Scott Pruitt didn't sign off on those big EPA pay raises, inspector general finds
by John Siciliano
| April 16, 2018 04:23 PM
Environmental Protection Agency chief of staff Ryan Jackson signed off on most of the high-profile pay raises that have landed EPA chief Scott Pruitt in hot water in recent weeks, the EPA inspector general said Monday.
Although Pruitt did authorize tens of thousands of dollars in pay raises for select employees, the biggest pay hikes came at the behest of Jackson, according to the inspector general.
The inspector general's preliminary report was sent to Pruitt as an update on its ongoing investigation into whether the EPA broke the law in giving a group of lobbyists and others jobs at the agency with huge pay raises in the last year.
The highest five-figure pay raises for two aides were authorized by Jackson. He had said last week that he authorized the pay raises, not Pruitt.
[Related: Scott Pruitt says he killed pay raises for staffers, didn't know about them]

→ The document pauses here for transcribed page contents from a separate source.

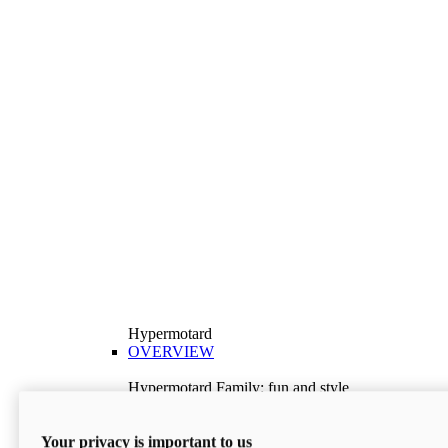
Hypermotard
OVERVIEW
Hypermotard Family: fun and style
Explore the Hypermotard range and choose the
model best suited to your needs.
Your privacy is important to us
Discover More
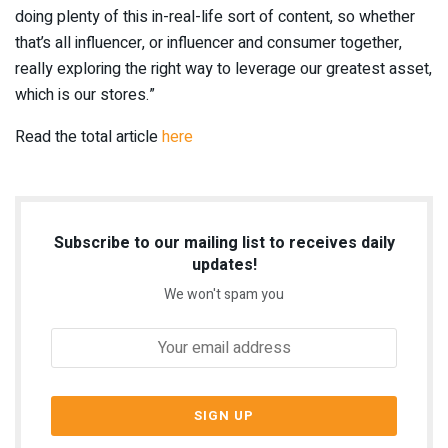
doing plenty of this in-real-life sort of content, so whether
that’s all influencer, or influencer and consumer together,
really exploring the right way to leverage our greatest asset,
which is our stores.”
Read the total article
here
Subscribe to our mailing list to receives daily
updates!
We won't spam you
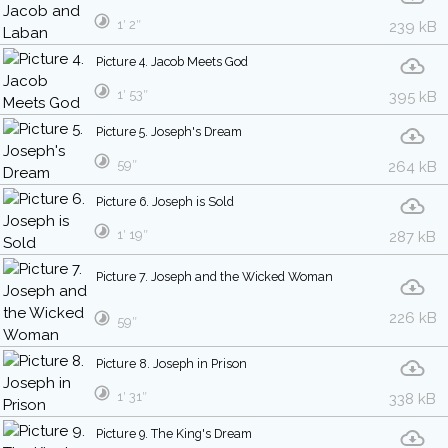
1′ 2″
239 kB
Picture 4. Jacob Meets God
1′ 53″
395 kB
Picture 5. Joseph's Dream
59″
264 kB
Picture 6. Joseph is Sold
1′ 19″
287 kB
Picture 7. Joseph and the Wicked Woman
226 kB
59″
Picture 8. Joseph in Prison
1′ 31″
338 kB
Picture 9. The King's Dream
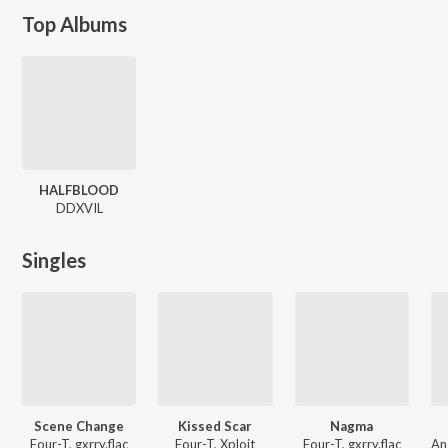
Top Albums
HALFBLOOD
DDXVIL
Singles
Scene Change
Kissed Scar
Nagma
Four-T, gxrry.flac
Four-T, Xploit
Four-T, gxrry.flac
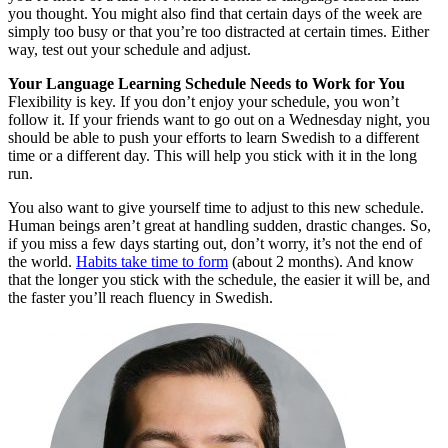
you thought. You might also find that certain days of the week are
simply too busy or that you’re too distracted at certain times. Either
way, test out your schedule and adjust.
Your Language Learning Schedule Needs to Work for You
Flexibility is key. If you don’t enjoy your schedule, you won’t
follow it. If your friends want to go out on a Wednesday night, you
should be able to push your efforts to learn Swedish to a different
time or a different day. This will help you stick with it in the long
run.
You also want to give yourself time to adjust to this new schedule.
Human beings aren’t great at handling sudden, drastic changes. So,
if you miss a few days starting out, don’t worry, it’s not the end of
the world.
Habits take time to form
(about 2 months). And know
that the longer you stick with the schedule, the easier it will be, and
the faster you’ll reach fluency in Swedish.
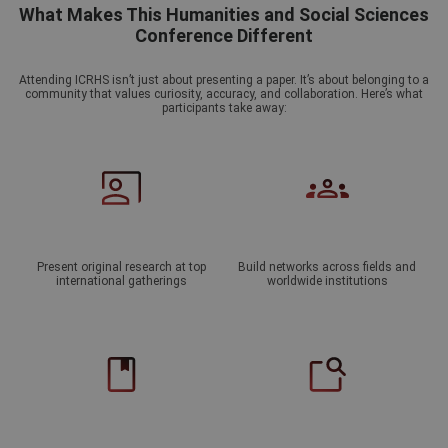
What Makes This Humanities and Social Sciences
Conference Different
Attending ICRHS isn’t just about presenting a paper. It’s about belonging to a
community that values curiosity, accuracy, and collaboration. Here’s what
participants take away:
Present original research at top
Build networks across fields and
international gatherings
worldwide institutions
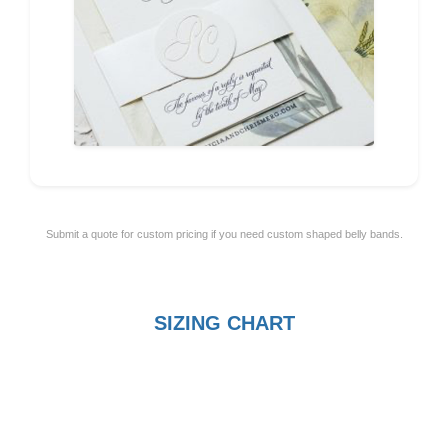
Submit a quote for custom pricing if you need custom shaped belly bands.
SIZING CHART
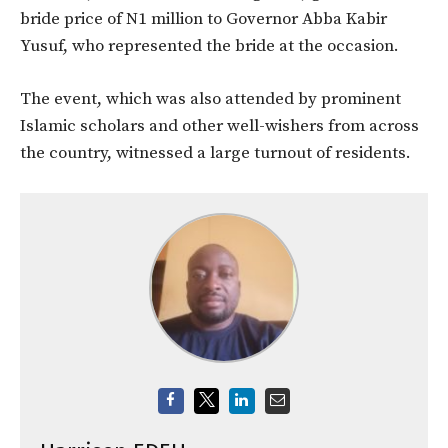
bride price of N1 million to Governor Abba Kabir
Yusuf, who represented the bride at the occasion.
The event, which was also attended by prominent
Islamic scholars and other well-wishers from across
the country, witnessed a large turnout of residents.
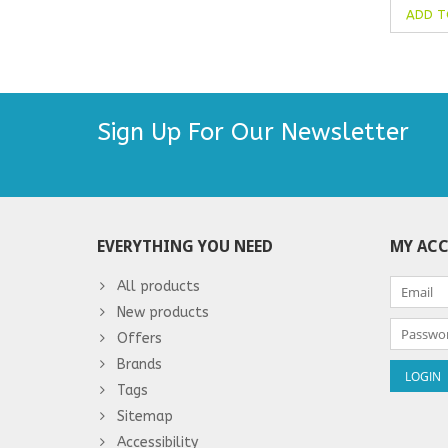
ADD T
Sign Up For Our Newsletter
EVERYTHING YOU NEED
MY AC
All products
New products
Offers
Brands
Tags
Sitemap
Accessibility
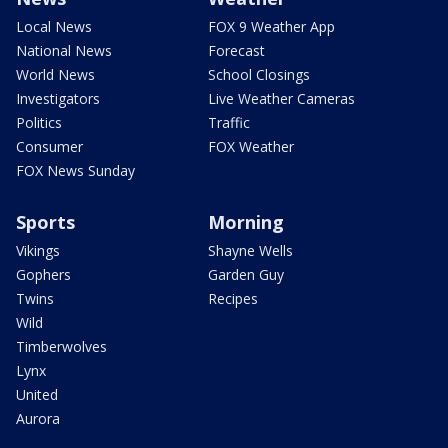
Local News
FOX 9 Weather App
National News
Forecast
World News
School Closings
Investigators
Live Weather Cameras
Politics
Traffic
Consumer
FOX Weather
FOX News Sunday
Sports
Morning
Vikings
Shayne Wells
Gophers
Garden Guy
Twins
Recipes
Wild
Timberwolves
Lynx
United
Aurora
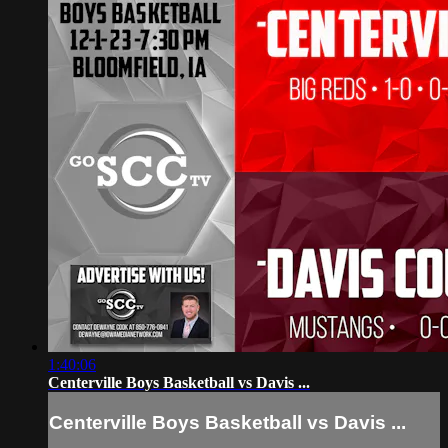
1:40:06
Centerville Boys Basketball vs Davis ...
Centerville Boys Basketball vs Davis ...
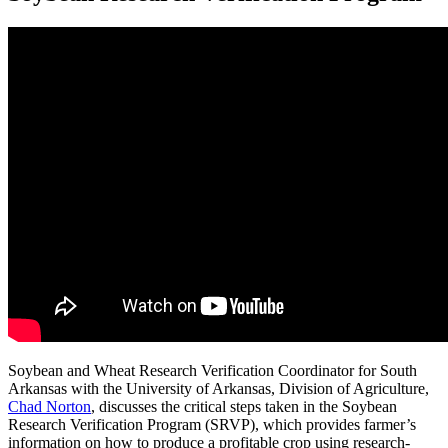
Soybean and Wheat Research Verification Coordinator for South
Arkansas with the University of Arkansas, Division of Agriculture,
Chad Norton
, discusses the critical steps taken in the Soybean
Research Verification Program (SRVP), which provides farmer’s
information on how to produce a profitable crop using research-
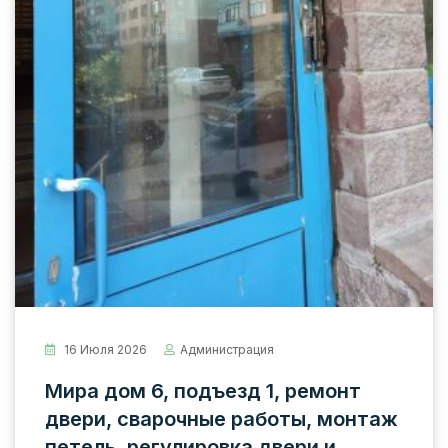
16 Июля 2026
Администрация
Мира дом 6, подъезд 1, ремонт
двери, сварочные работы, монтаж
петель, регулировка двери и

The pay raises are part of a growing list of concerns by lawmakers and others over Pruitt's running of the agency and whether the White House should force him to resign. The White House is reviewing Pruitt's actions as well.
In half of the six cases, Jackson had signed off on tens of thousands of dollars in raises using Pruitt's signature, the inspector general said. Two of the employees had increases of between 67 and 72 percent.
"The authorizations for three of these original actions were personally signed by the administrator; the other three authorizations were signed by the chief of staff 'for Scott Pruitt,'" read the IG report. In many of the cases, Jackson had both requested and authorized the changes.
Most of Pruitt's pay raise approvals were for lesser amounts than Jackson's, but still large. Six months after joining the agency, Pruitt signed off on a title change for one employee with a 26.7 percent pay increase.
The inspector general report also noted that the EPA has not given the office any documentation indicating changes to the employees' pay raises. "The agency was unable to provide us with complete information or confirmation of any modifications," it stated.
Pruitt had said in an interview with Fox News that he had killed the massive pay raises for the two aides when he learned about them.
Both Democrats and Republicans are probing the pay raises as well as Pruitt's expensive travel and security expenses.
A separate watchdog report issued Monday by the Government Accountability Office showed Pruitt violated the law by building a $43,000 soundproof phone booth in his office.
The inspector general report released Monday is a preliminary showing of the facts, without any conclusions or recommendations made. The inspector general will continue its audit of EPA's hiring practices, it said.